Need to replenish weapons sent to Ukraine
According to the Stockholm-based peace research institute, Russia’s invasion of Ukraine in February 2022 has added to supply chain challenges for arms companies, not least because Russia is a major supplier of raw materials used in arms production.
“This could hamper ongoing efforts in the United States and Europe to strengthen their armed forces and to replenish their stockpiles after sending billions of dollars’ worth of ammunition and other equipment to Ukraine.”
So far, the United States has reportedly spent 100 billion dollars on weapons provided to Ukraine.
US companies dominate the Top 100
The arms sales of the 40 US companies in the listing totalled 299 dollars billion in 2021, the research further explains. North America was the only region to see a drop in arms sales compared with 2020. The 0.8 per cent real-term decline was partly due to high inflation in the US economy during 2021.

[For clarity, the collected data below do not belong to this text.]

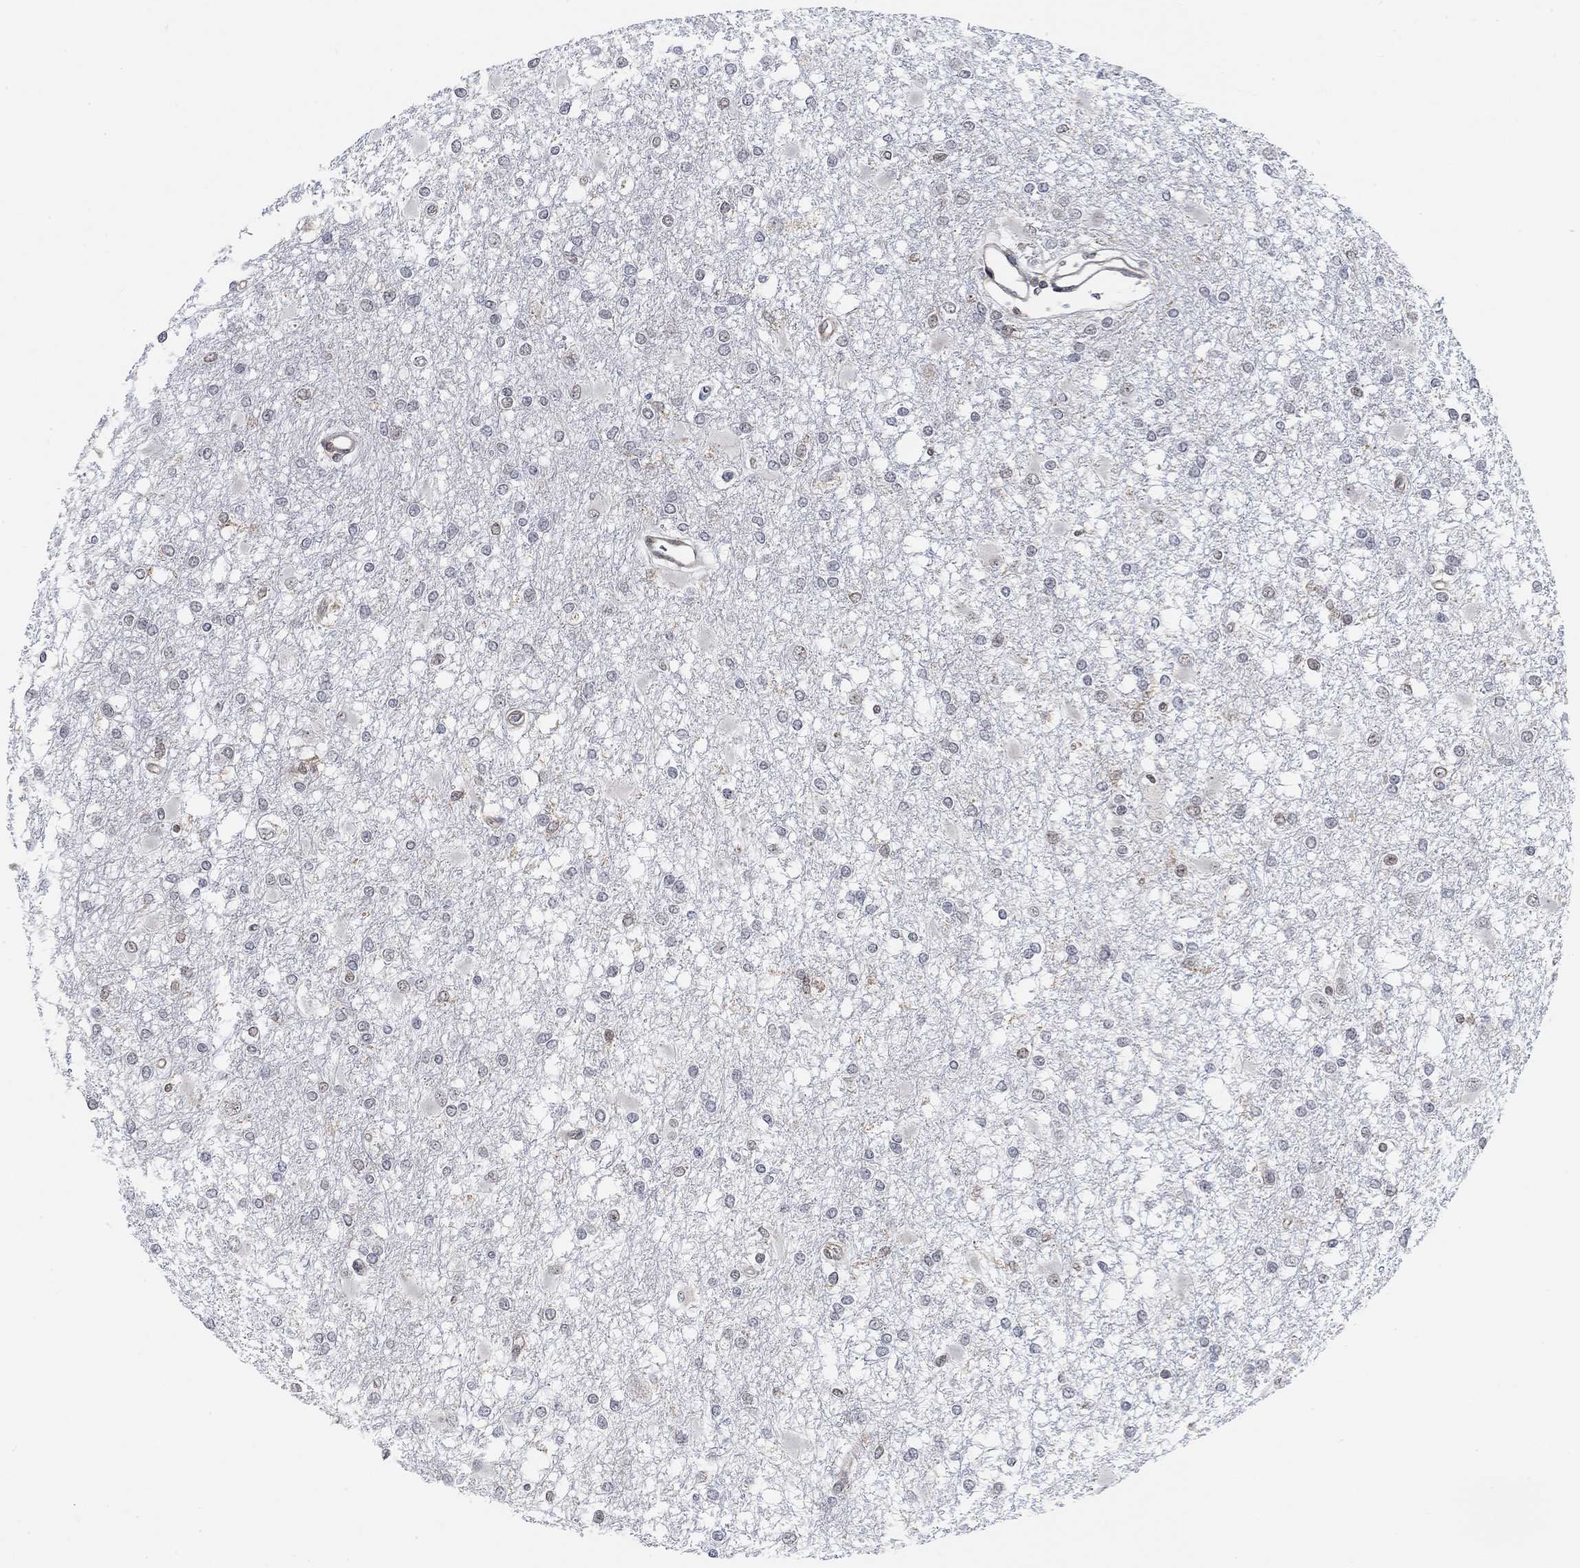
{"staining": {"intensity": "negative", "quantity": "none", "location": "none"}, "tissue": "glioma", "cell_type": "Tumor cells", "image_type": "cancer", "snomed": [{"axis": "morphology", "description": "Glioma, malignant, High grade"}, {"axis": "topography", "description": "Cerebral cortex"}], "caption": "The histopathology image reveals no significant staining in tumor cells of glioma. The staining is performed using DAB (3,3'-diaminobenzidine) brown chromogen with nuclei counter-stained in using hematoxylin.", "gene": "PWWP2B", "patient": {"sex": "male", "age": 79}}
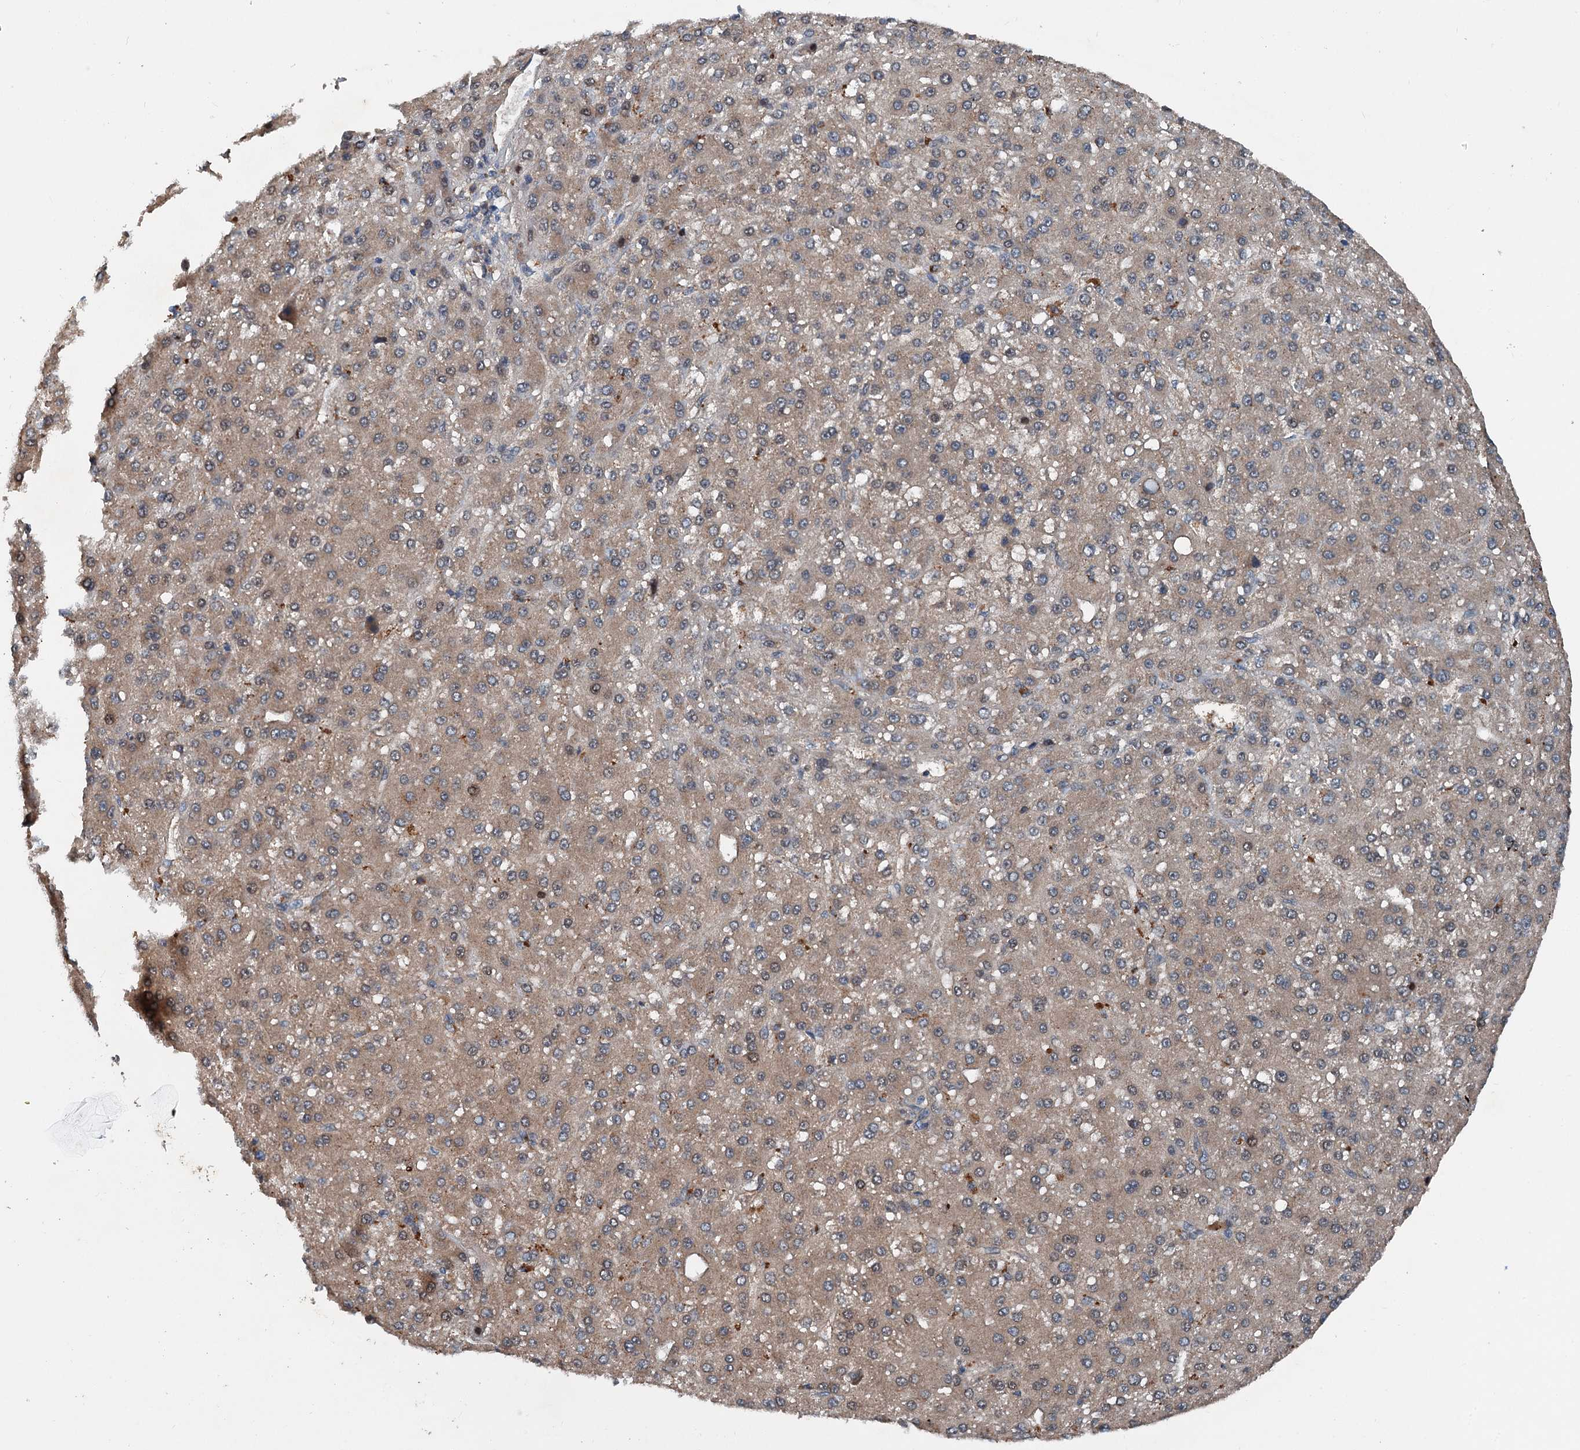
{"staining": {"intensity": "weak", "quantity": ">75%", "location": "cytoplasmic/membranous"}, "tissue": "liver cancer", "cell_type": "Tumor cells", "image_type": "cancer", "snomed": [{"axis": "morphology", "description": "Carcinoma, Hepatocellular, NOS"}, {"axis": "topography", "description": "Liver"}], "caption": "Immunohistochemistry (IHC) micrograph of neoplastic tissue: liver cancer (hepatocellular carcinoma) stained using immunohistochemistry demonstrates low levels of weak protein expression localized specifically in the cytoplasmic/membranous of tumor cells, appearing as a cytoplasmic/membranous brown color.", "gene": "PDSS1", "patient": {"sex": "male", "age": 67}}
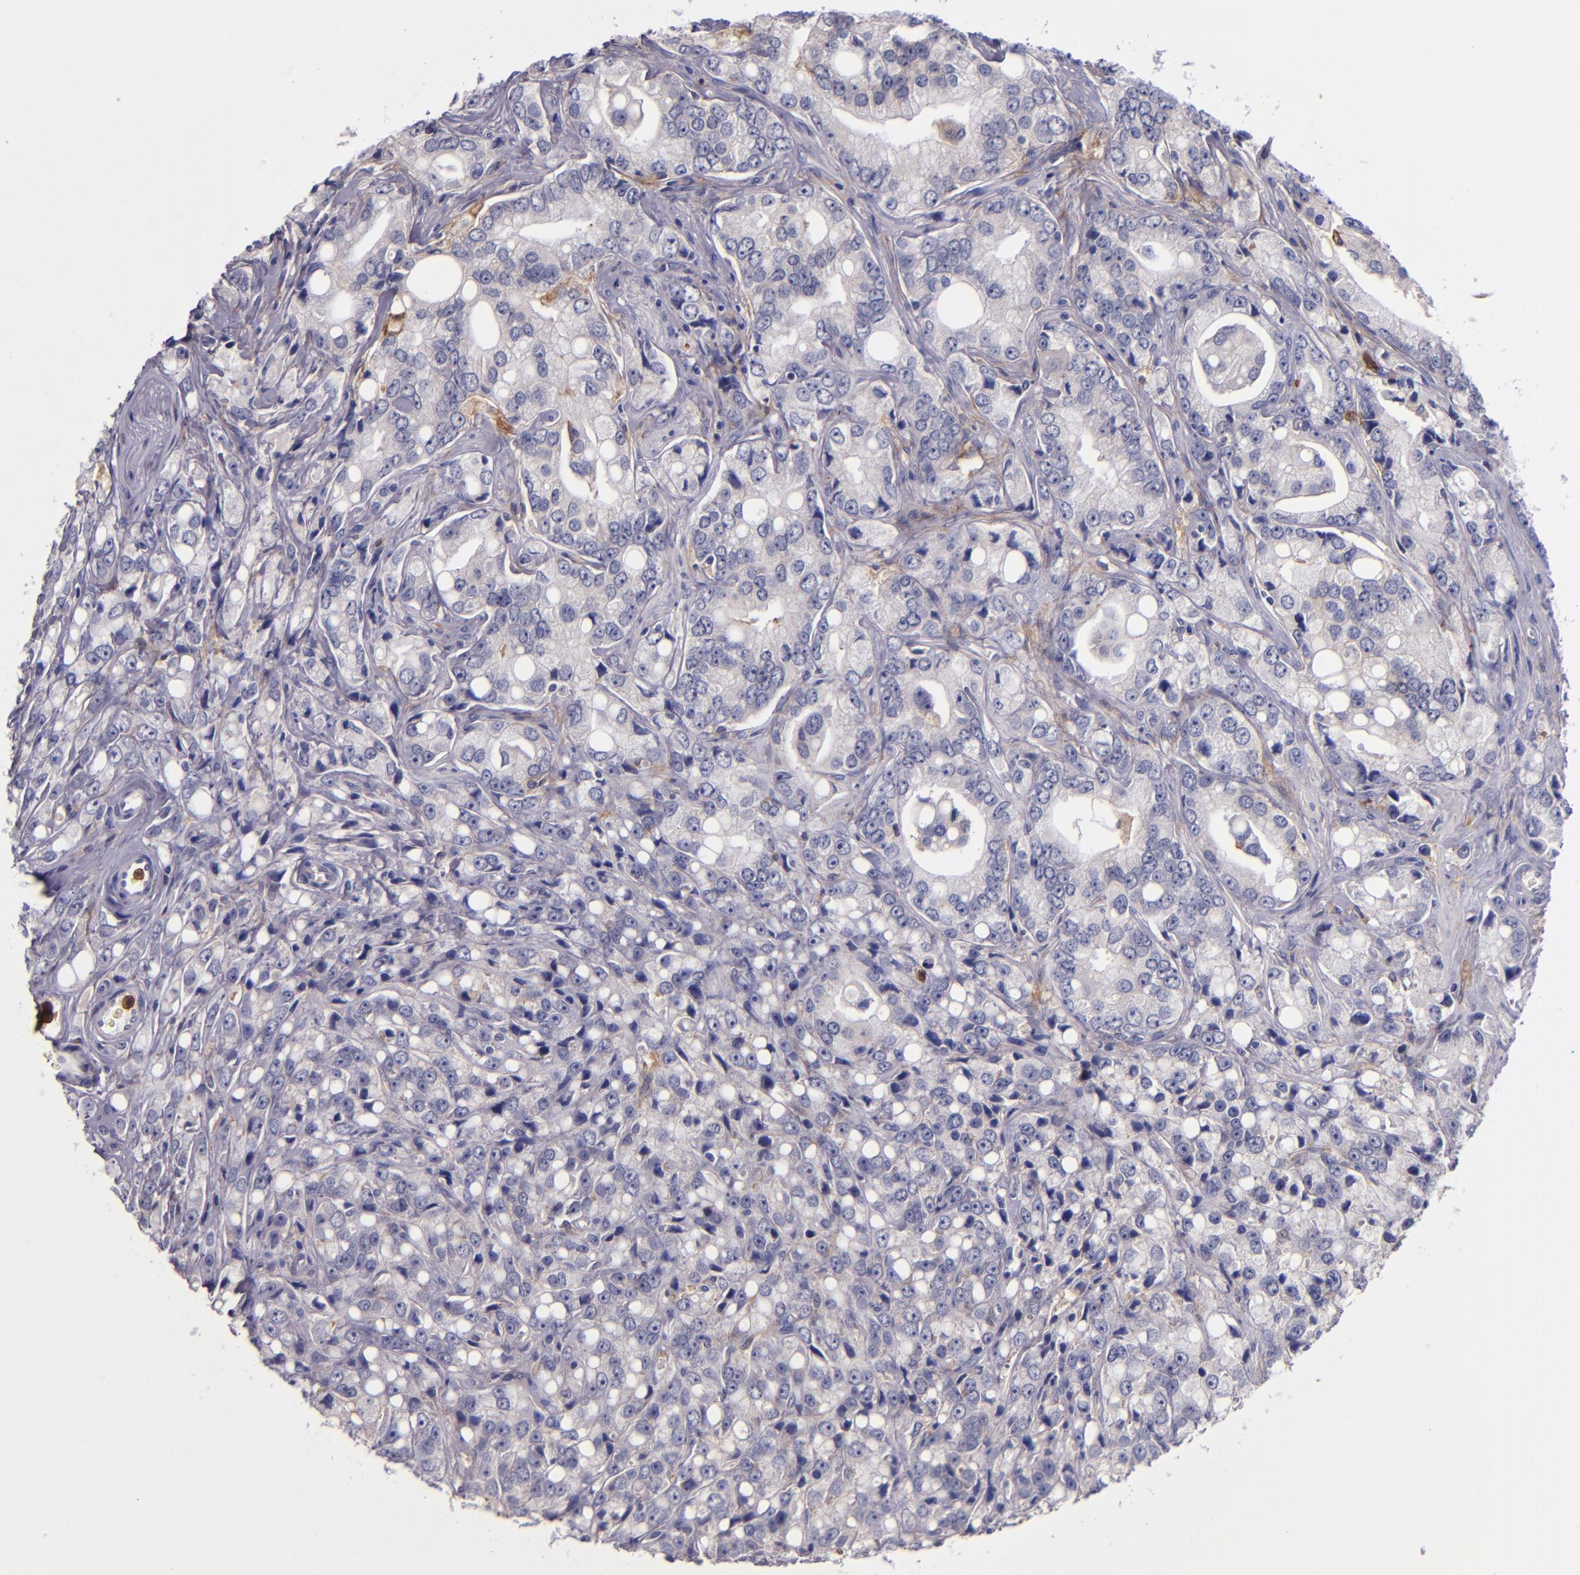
{"staining": {"intensity": "negative", "quantity": "none", "location": "none"}, "tissue": "prostate cancer", "cell_type": "Tumor cells", "image_type": "cancer", "snomed": [{"axis": "morphology", "description": "Adenocarcinoma, High grade"}, {"axis": "topography", "description": "Prostate"}], "caption": "There is no significant expression in tumor cells of high-grade adenocarcinoma (prostate).", "gene": "C5AR1", "patient": {"sex": "male", "age": 67}}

Since 2018, the top five companies in the Top 100 have all been based in the USA.
A recent wave of mergers and acquisitions in the US arms industry continued in 2021. One of the most significant acquisitions was Peraton’s purchase of Perspecta, a government IT specialist, for 7.1 billion US dollars.
Private equity companies are becoming more active in the arms industry, particularly in the USA. This could affect the transparency of arms sales data, due to less stringent financial reporting requirements compared with public companies, according to the report.
Chinese companies drive rapid growth in Asian arms sales
The combined arms sales of the 21 companies in Asia and Oceania included in the Top 100 reached 136 billion US dollars in 2021—5.8 % more than in 2020, SIPRI reports. The eight Chinese arms companies in the listing had total arms sales of 109 billion dollars, a 6.3% increase.
There has been a wave of consolidation in the Chinese arms industry since the mid-2010s, said Xiao Liang, a researcher with the SIPRI Military Expenditure and Arms Production Programme. In 2021 this saw China’s CSSC becoming the biggest military shipbuilder in the world, with arms sales of 11.1 billion US dollars, after a merger between two existing companies.
Europe, Russian and the Middle East among the top 100
In 2021 there were 27 Top 100 companies headquartered in Europe. Their combined arms sales increased by 4.2% compared with 2020, reaching 123 billion US dollars.
Meanwhile, six Russian companies are included in the Top 100 for 2021. Their arms sales totalled 17.8 billion US dollars—an increase of only 0.4% over 2020. There were signs that stagnation was widespread across the Russian arms industry, reports SIPRI.
And the five Top 100 companies based in the Middle East generated 15.0 billion US dollars in arms sales in 2021. This was a 6.5% increase compared with 2020, the fastest pace of growth of all regions represented in the Top 100.